Version comparison data:
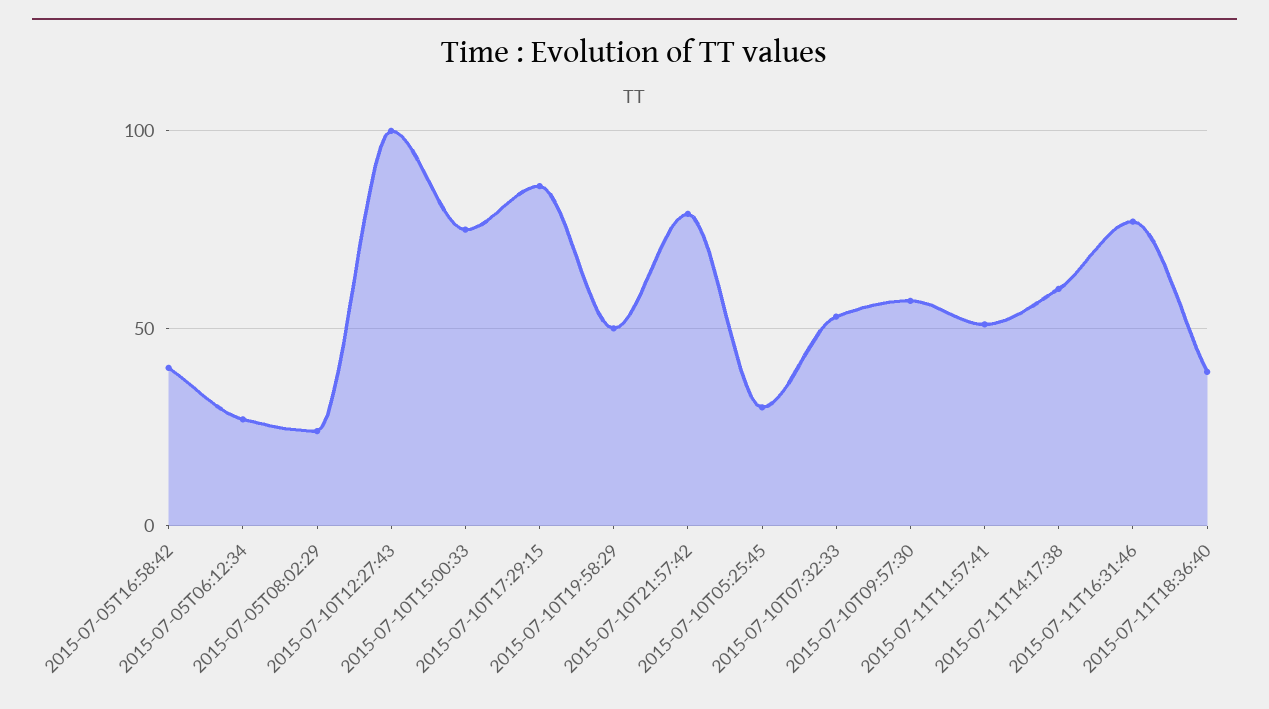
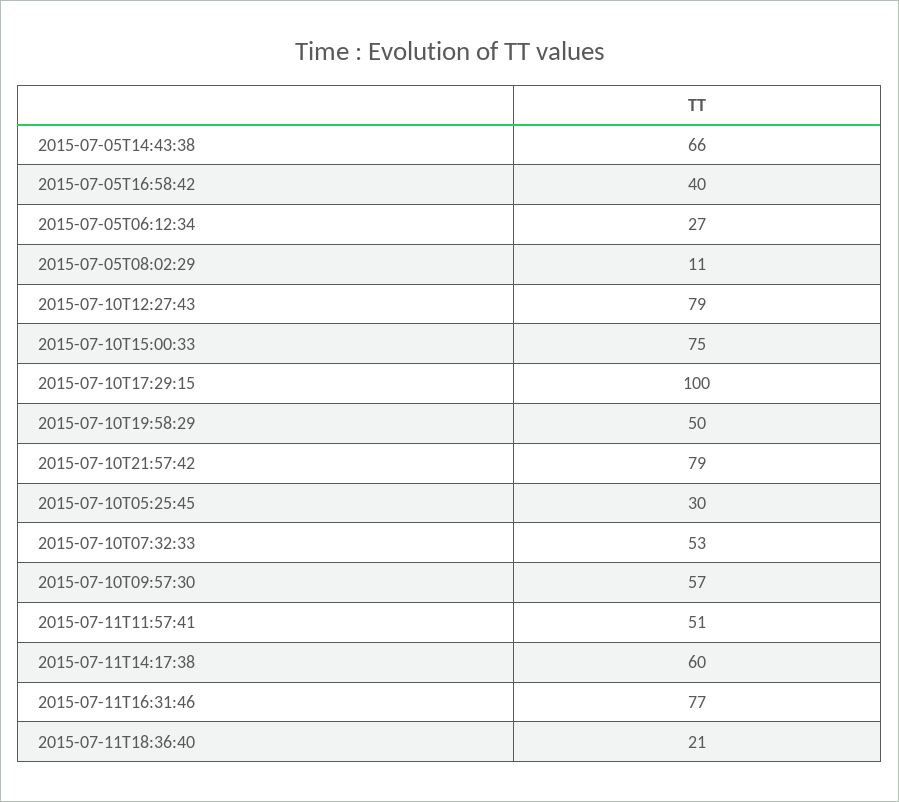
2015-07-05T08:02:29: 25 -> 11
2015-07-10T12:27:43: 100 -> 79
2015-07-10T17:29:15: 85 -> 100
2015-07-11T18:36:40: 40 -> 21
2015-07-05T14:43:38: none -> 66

◆ EXERCISE PROMPT ◆
Each line of the data above should be reproduced without alteration, and no picture should appear in the copy.

◆ ANSWER ◆
2015-07-05T08:02:29: 25 -> 11
2015-07-10T12:27:43: 100 -> 79
2015-07-10T17:29:15: 85 -> 100
2015-07-11T18:36:40: 40 -> 21
2015-07-05T14:43:38: none -> 66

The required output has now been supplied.